Darryn Du Plessis said:


> OMGREATNESS  thanks love; you just made me go search what I should set it to; 0.00002 i sneeded - but a rx200 cannot do this. > > but it's doing it at a higher reading, will see what values it claims to be giving me later.


U want advanced do yourself a favour and download artic fox software for rx200...there's a thread somewhere in this forum...it's bomb for these advanced builds...if u don't like it u can reflash wismec software


----------



## Darryn Du Plessis (8/3/17)

Going to pin the link< Because it's REALLY useful for everyone that wants to keep their devices in great order:

http://nfeteam.org/ 

Thanks again my friend  



incredible_hullk said:


> U want advanced do yourself a favour and download artic fox software for rx200...there's a thread somewhere in this forum...it's bomb for these advanced builds...if u don't like it u can reflash wismec software

Reactions: Like 1


----------



## Darryn Du Plessis (8/3/17)

Something that would make this even more superior is the puff counter being inserted, because i personally emailed wismec, and they failed to deliver a firmware update for us  
Thanks again! 


incredible_hullk said:


> U want advanced do yourself a favour and download artic fox software for rx200...there's a thread somewhere in this forum...it's bomb for these advanced builds...if u don't like it u can reflash wismec software


----------



## Jebula999 (9/3/17)

Darryn Du Plessis said:


> Going to pin the link< Because it's REALLY useful for everyone that wants to keep their devices in great order:
> 
> http://nfeteam.org/
> 
> Thanks again my friend


Any idea how to save a profile to the mod? I made a custom profile for my RX200S but i cannot apply it to the mod. Stays default?


----------



## incredible_hullk (9/3/17)

Jebula999 said:


> Any idea how to save a profile to the mod? I made a custom profile for my RX200S but i cannot apply it to the mod. Stays default?

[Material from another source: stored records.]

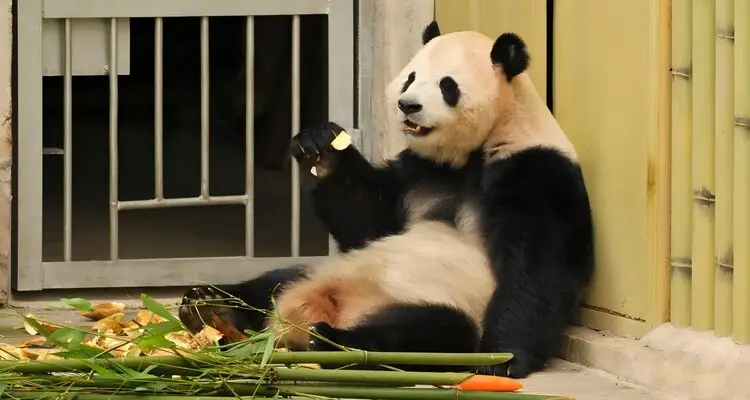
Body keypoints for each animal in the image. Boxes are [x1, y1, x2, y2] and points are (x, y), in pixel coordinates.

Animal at [178, 21, 594, 379]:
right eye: (411, 77)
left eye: (447, 85)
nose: (407, 104)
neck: (472, 153)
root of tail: (305, 315)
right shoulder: (420, 171)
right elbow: (371, 220)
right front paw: (322, 149)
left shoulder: (535, 170)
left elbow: (539, 266)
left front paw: (503, 358)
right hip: (322, 271)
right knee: (271, 283)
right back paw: (210, 307)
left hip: (439, 304)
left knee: (422, 335)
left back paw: (332, 342)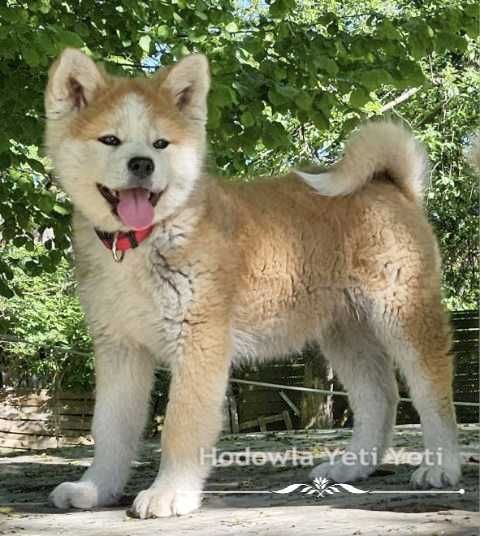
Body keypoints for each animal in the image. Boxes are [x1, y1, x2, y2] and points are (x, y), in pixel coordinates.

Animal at [45, 48, 462, 516]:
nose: (142, 164)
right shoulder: (120, 348)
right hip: (346, 331)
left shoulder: (199, 342)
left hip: (403, 315)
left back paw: (441, 466)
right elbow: (110, 429)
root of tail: (390, 185)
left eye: (160, 144)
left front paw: (171, 492)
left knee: (432, 393)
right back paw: (353, 467)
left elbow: (181, 426)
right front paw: (95, 488)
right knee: (380, 397)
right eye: (110, 140)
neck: (143, 241)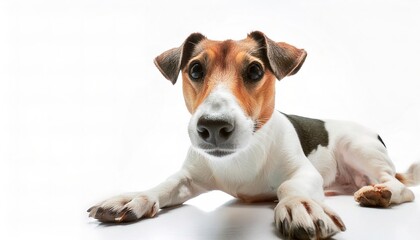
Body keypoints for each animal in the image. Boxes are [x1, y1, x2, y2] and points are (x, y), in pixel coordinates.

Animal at [86, 31, 420, 238]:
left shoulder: (304, 172)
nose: (213, 126)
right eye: (195, 70)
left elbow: (290, 186)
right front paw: (135, 197)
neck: (243, 155)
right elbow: (166, 184)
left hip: (358, 146)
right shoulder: (189, 176)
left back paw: (380, 193)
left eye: (255, 71)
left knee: (400, 186)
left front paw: (300, 204)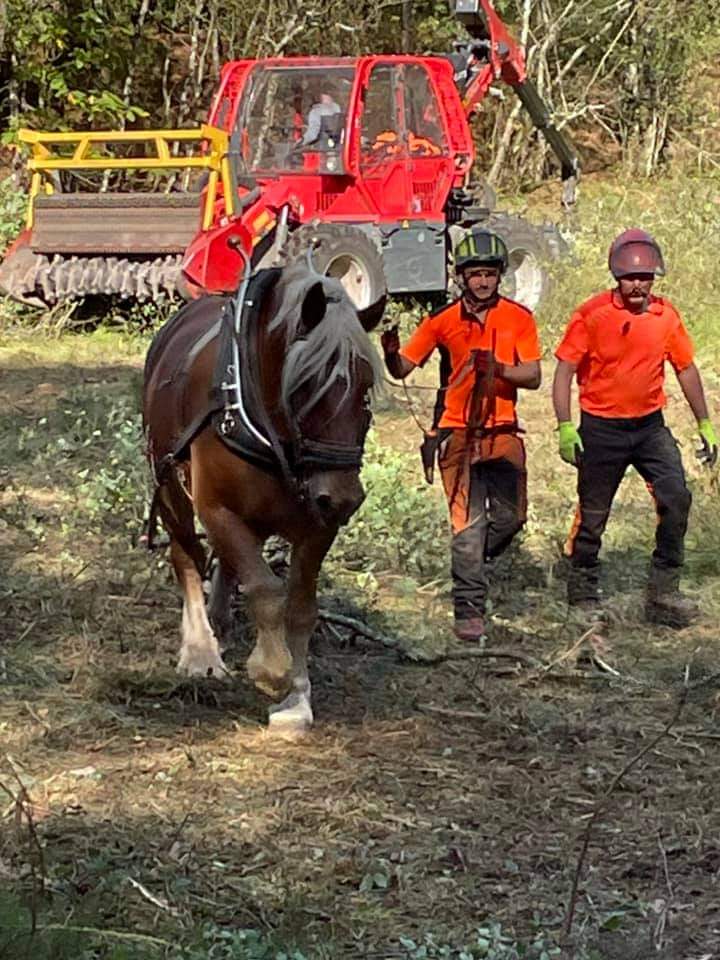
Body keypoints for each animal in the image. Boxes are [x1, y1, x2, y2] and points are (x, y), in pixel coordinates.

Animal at [142, 258, 385, 734]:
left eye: (366, 388)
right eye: (307, 384)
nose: (345, 498)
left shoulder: (318, 523)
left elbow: (301, 608)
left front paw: (298, 697)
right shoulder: (216, 507)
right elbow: (266, 589)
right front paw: (272, 671)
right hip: (169, 485)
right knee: (186, 555)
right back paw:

Use the upload settings button as per above pic

Reactions: Winner 1 | Thanks 1


----------



## Jebula999 (9/3/17)

incredible_hullk said:


> View attachment 87700
> 
> Use the upload settings button as per above pic


i did that, eventually spammed it xD 

Putting in the batteries seemed to work for me. Once the batteries were in it uploaded fine


----------